The situations in which consolidation can be ordered include where there are two or more suits or matters pending in the same court where:-

1. Some common question of law or fact arises in both or all of them; or

2. The rights or relief claimed in them are in respect of, or arise out of the same transaction or series of transactions, or

3. For some other reason it is desirable to make an order for consolidating them.

The circumstances in which suits can be consolidated are broadly similar to those in which parties may be joined in one action. Accordingly, actions relating to the same subject matter between the same plaintiff and the same defendant, or between the same plaintiff and the same defendant, or between the same plaintiff and different defendants or between different plaintiffs and the same defendants may be consolidated.

23. While the Applicant has submitted at length that the cases are a good candidate for consolidation on all the three principles suggested by Maraga J. (which, he submits, should be read disjunctively and not conjunctively), all the other parties insist that none of the three grounds is satisfied in the instant case.

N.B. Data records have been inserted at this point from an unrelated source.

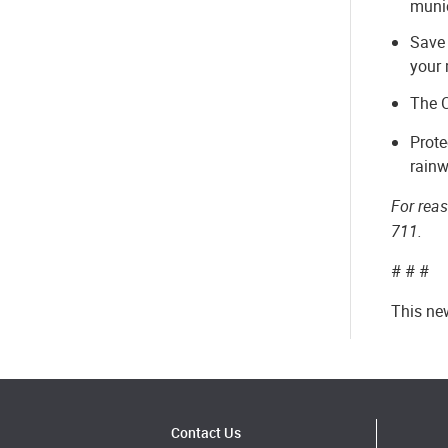
munic
Save 
your 
The C
Prote
rainw
For rea
711.
# # #
This ne
Contact Us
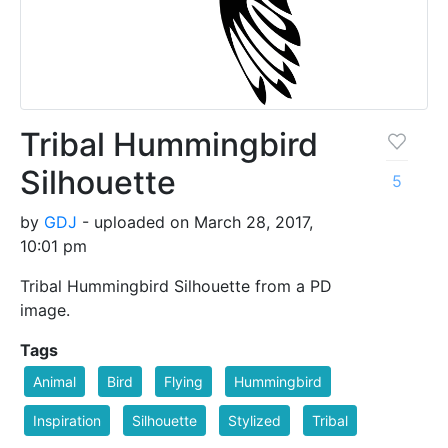
Tribal Hummingbird
Silhouette
5
by
GDJ
- uploaded on March 28, 2017,
10:01 pm
Tribal Hummingbird Silhouette from a PD
image.
Tags
Animal
Bird
Flying
Hummingbird
Inspiration
Silhouette
Stylized
Tribal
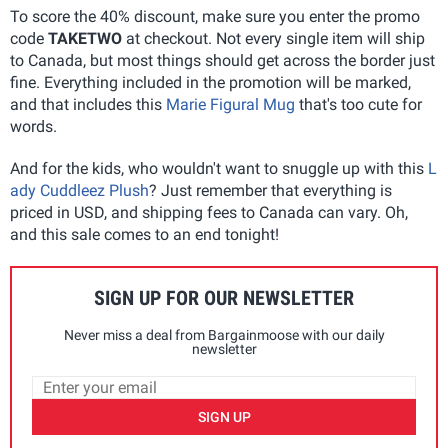
To score the 40% discount, make sure you enter the promo
code
TAKETWO
at checkout. Not every single item will ship
to Canada, but most things should get across the border just
fine. Everything included in the promotion will be marked,
and that includes this
Marie Figural Mug
that's too cute for
words.
And for the kids, who wouldn't want to snuggle up with this
L
ady Cuddleez Plush
? Just remember that everything is
priced in USD, and shipping fees to Canada can vary. Oh,
and this sale comes to an end tonight!
SIGN UP FOR OUR NEWSLETTER
Never miss a deal from Bargainmoose with our daily
newsletter
SIGN UP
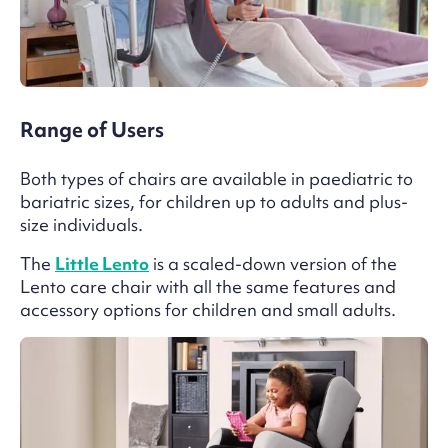
Range of Users
Both types of chairs are available in paediatric to
bariatric sizes, for children up to adults and plus-
size individuals.
The
Little Lento
is a scaled-down version of the
Lento care chair with all the same features and
accessory options for children and small adults.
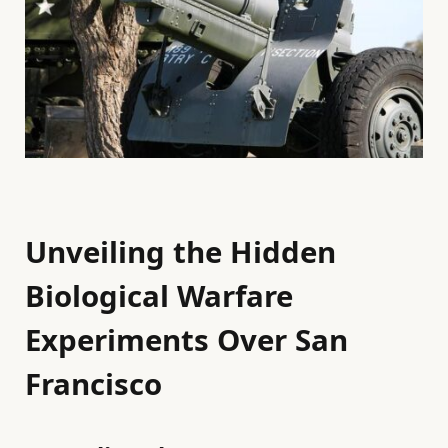
Unveiling the Hidden
Biological Warfare
Experiments Over San
Francisco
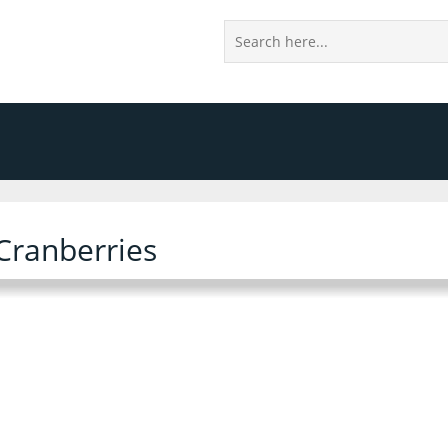
Cranberries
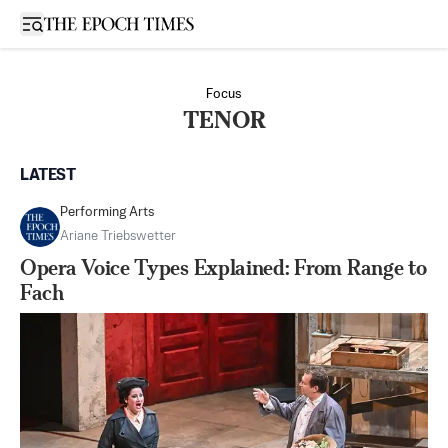
Open sidebar
Focus
TENOR
LATEST
Performing Arts
Ariane Triebswetter
Opera Voice Types Explained: From Range to
Fach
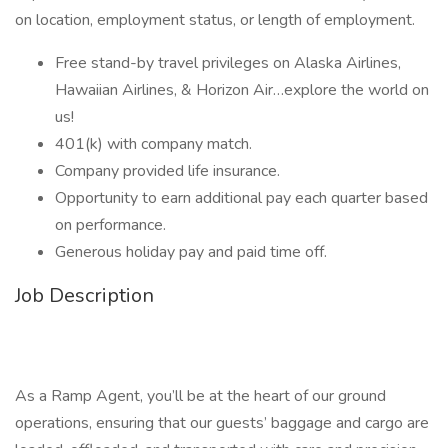
on location, employment status, or length of employment.
Free stand-by travel privileges on Alaska Airlines,
Hawaiian Airlines, & Horizon Air…explore the world on
us!
401(k) with company match.
Company provided life insurance.
Opportunity to earn additional pay each quarter based
on performance.
Generous holiday pay and paid time off.
Job Description
As a Ramp Agent, you’ll be at the heart of our ground
operations, ensuring that our guests’ baggage and cargo are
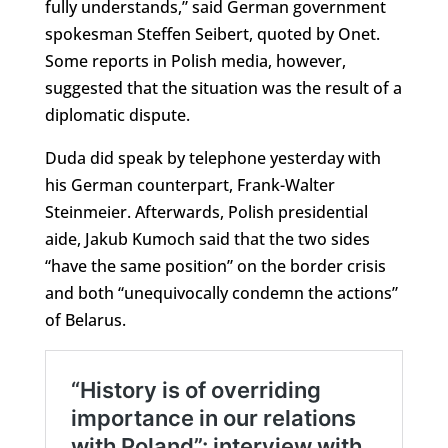
fully understands,” said German government
spokesman Steffen Seibert, quoted by Onet.
Some reports in Polish media, however,
suggested that the situation was the result of a
diplomatic dispute.
Duda did speak by telephone yesterday with
his German counterpart, Frank-Walter
Steinmeier. Afterwards, Polish presidential
aide, Jakub Kumoch said that the two sides
“have the same position” on the border crisis
and both “unequivocally condemn the actions”
of Belarus.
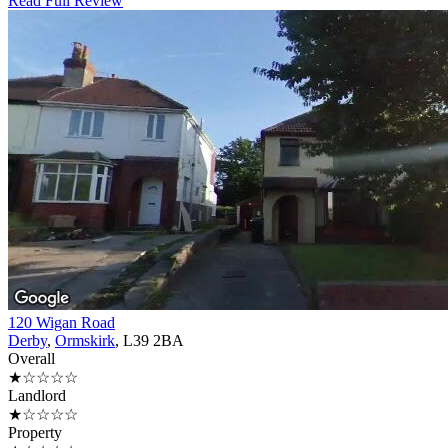
Read Full Review
120 Wigan Road
Derby
,
Ormskirk
, L39 2BA
Overall
★☆☆☆☆
Landlord
★☆☆☆☆
Property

24. I began this ruling by rendering the disputes engendered in the three cases as I understand them. The rehashing makes it clear that the shareholding structure of Njemoni Limited and Dandora Millers Ltd is the central issue in all the three cases. None of the three cases can be determined without resolution of the question of shareholding. This, at an elementary level, means at least three things:

a. First, there is a definitional confluence of facts in the three cases to the extent that the central factual issue of what the extant shareholding structure of the two companies are will be the critical factor in determining whether the competing claims by the Applicant on the one hand, and Monica on the other hand prevail.

b. Second, there is a real threat that if each of the three cases is determined separately each Court might come up with conflicting findings on the central question of shareholding structure leading to possible judicial embarrassment.

c. Third, while not all the parties - particularly the Consolidated Bank and the Registrar of Companies – might not be interested in all the issues in the three cases, it is true that their interests in the cases are contingent on the central issue about the structure of shareholding. It, therefore, follows that it is imperative, for all the issues to be substantively determined expeditiously, that the three matters be consolidated. Indeed, the interlocutory applications on file in the three cases are clear indication that this is the correct course. There are extant interim orders in HCCC No. 27 of 2020 directing that status quo be maintained. The other parties in the other cases have now approached the Court with an Application claiming that the extant orders are affecting the orderly running of the business of the two Companies.

25. The upshot is that the Court finds that there is a confluence of facts in the three cases which militate, for both equitable and expeditious resolution, for the three cases to be consolidated.

26. Accordingly, the orders emanating from this ruling are that:

a. This suit is hereby consolidated with HCCC Case No. 27 of 2020: Davis Kinyanjui Njenga & Anor Vs Monica Wangui Njenga and HCCC Case No. 4 of 2020: Davis Kinyanjui Vs

Monica Wangui with this suit being the lead file.

b. Costs of this Application will be in the cause.

27. Orders accordingly.

DATED NAKURU THIS 22ND DAY OF APRIL, 2021.

...........................

JOEL NGUGI

JUDGE

NOTE: This judgment was delivered by video-conference pursuant to various Practice Directives by the Honourable Chief Justice authorizing the appropriate use of technology to conduct proceedings and deliver judgments in response to the COVID-19 Pandemic.